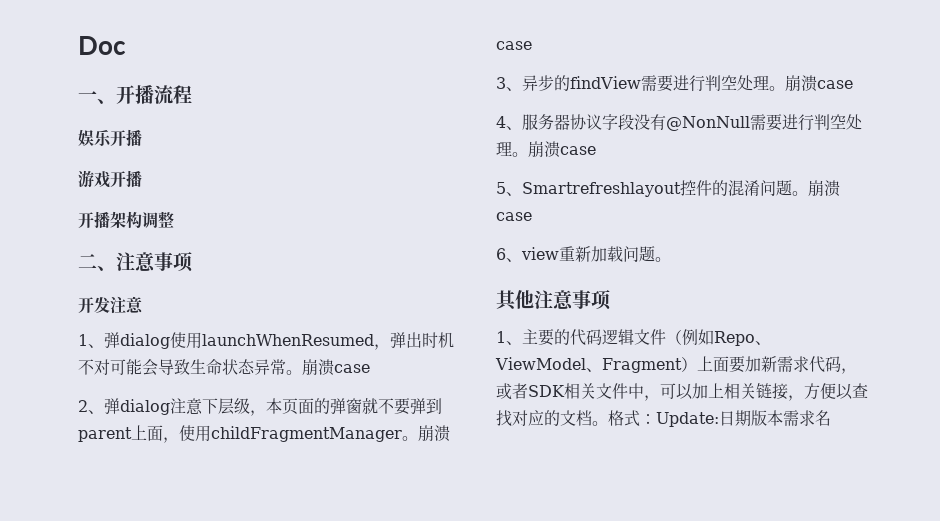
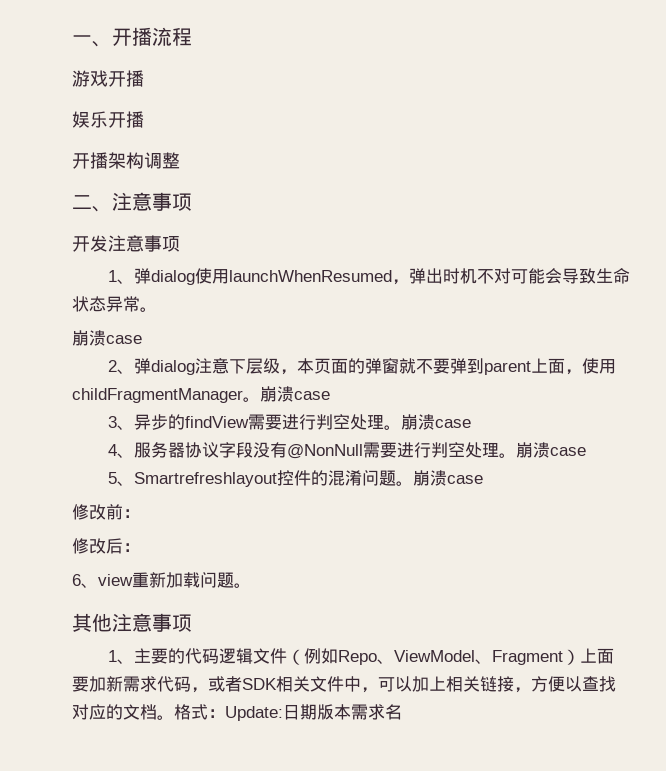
[78,36,126,55] Doc // -> (72, 39) none
[78,129,142,147] [78,170,110,188] 娱乐开播 // 游戏 -> [72,70,144,87] [72,111,108,128] 游戏开播 // 娱乐
(143, 305) none -> [144,235,180,252] 事项
(302, 372) none -> (157, 309) //
(532, 216) none -> [72,504,140,520] [72,538,140,554] // 修改前： // 修改后：

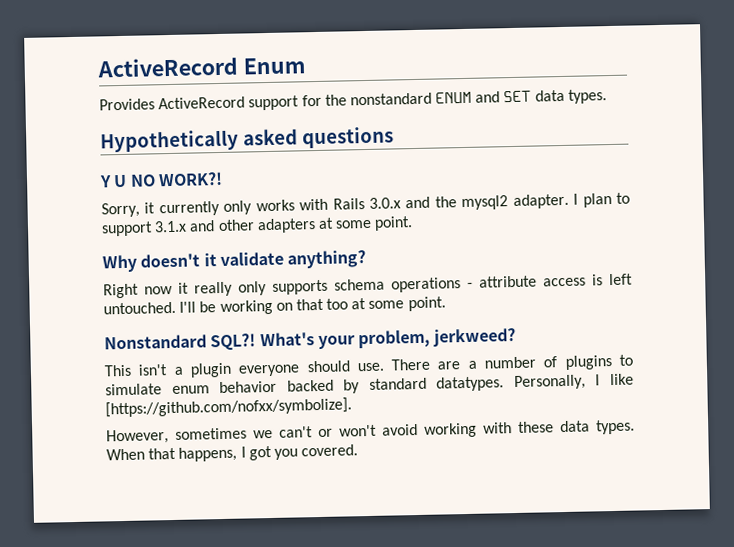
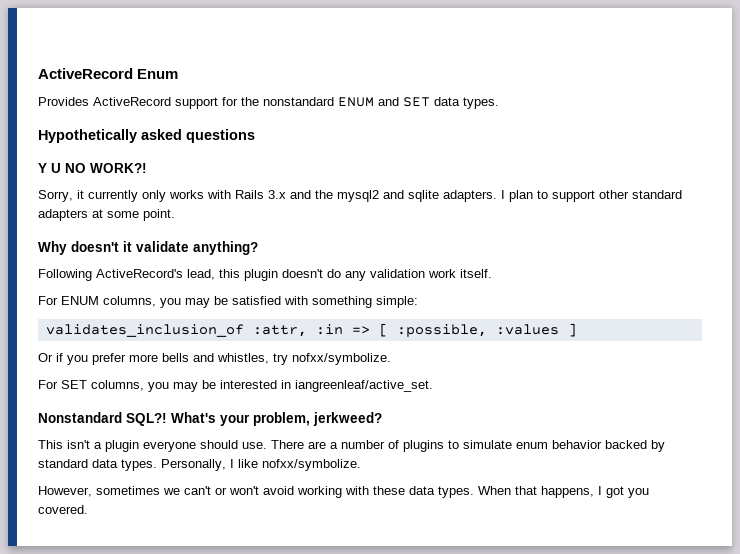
[369,197,401,209] 3.0.x -> [268,190,286,199] 3.x
[512,193,569,210] adapter. -> [383,190,497,202] and sqlite adapters.
[154,219,255,233] 3.1.x and other -> [599,190,682,199] other standard
[103,273,633,299] [103,296,446,316] Right now it really only supports schema operations - attribute access is left untouched. I'll be working on that too at some point. -> [38,269,492,281] [38,296,418,308] [45,323,577,337] [38,353,391,365] [38,380,433,392] Following ActiveRecord's lead, this plugin doesn't do any validation work itself. // For ENUM columns, you may be satisfied with something simple: // validates_inclusion_of :attr, :in => [ :possible, :values ] // Or if you prefer more bells and whistles, try nofxx/symbolize. // For SET columns, you may be interested in iangreenleaf/active_set.
[436,376,505,392] datatypes. -> [92,459,157,471] data types.
[105,397,352,418] [https://github.com/nofxx/symbolize]. -> [262,459,361,471] nofxx/symbolize.

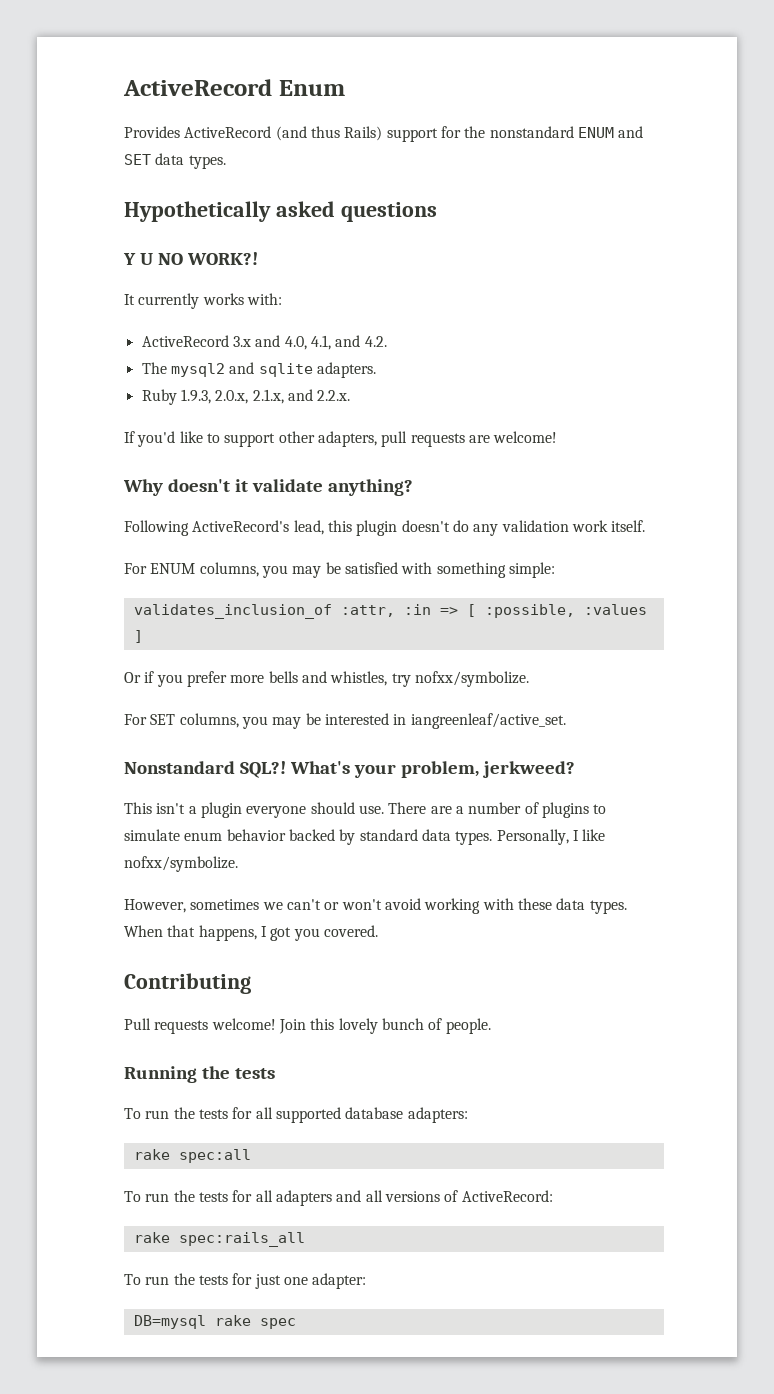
(171, 101) none -> [275,126,383,141] (and thus Rails)
[38,190,682,202] [38,209,175,221] Sorry, it currently only works with Rails 3.x and the mysql2 and sqlite adapters. I plan to support other standard adapters at some point. -> [124,293,282,309] [141,335,387,350] [141,362,376,378] [141,389,351,405] [124,431,558,447] It currently works with: // ActiveRecord 3.x and 4.0, 4.1, and 4.2. // The mysql2 and sqlite adapters. // Ruby 1.9.3, 2.0.x, 2.1.x, and 2.2.x. // If you'd like to support other adapters, pull requests are welcome!
(88, 509) none -> [124,973,251,994] [124,1018,491,1034] [124,1066,275,1083] [124,1107,468,1123] [133,1149,251,1163] [124,1190,553,1206] [133,1232,305,1247] [124,1273,367,1289] [133,1315,296,1329] // Contributing // Pull requests welcome! Join this lovely bunch of people. // Running the tests // To run the tests for all supported database adapters: // rake spec:all // To run the tests for all adapters and all versions of ActiveRecord: // rake spec:rails_all // To run the tests for just one adapter: // DB=mysql rake spec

____________

WHAT YOU WILL DO:
Quote the records above exactly, from the first line through the line containing "[512,193,569,210] adapter. ->", and leave out the pictures.

RESPONSE FOR THIS EXERCISE:
[78,36,126,55] Doc // -> (72, 39) none
[78,129,142,147] [78,170,110,188] 娱乐开播 // 游戏 -> [72,70,144,87] [72,111,108,128] 游戏开播 // 娱乐
(143, 305) none -> [144,235,180,252] 事项
(302, 372) none -> (157, 309) //
(532, 216) none -> [72,504,140,520] [72,538,140,554] // 修改前： // 修改后：

[369,197,401,209] 3.0.x -> [268,190,286,199] 3.x
[512,193,569,210] adapter. -> [383,190,497,202] and sqlite adapters.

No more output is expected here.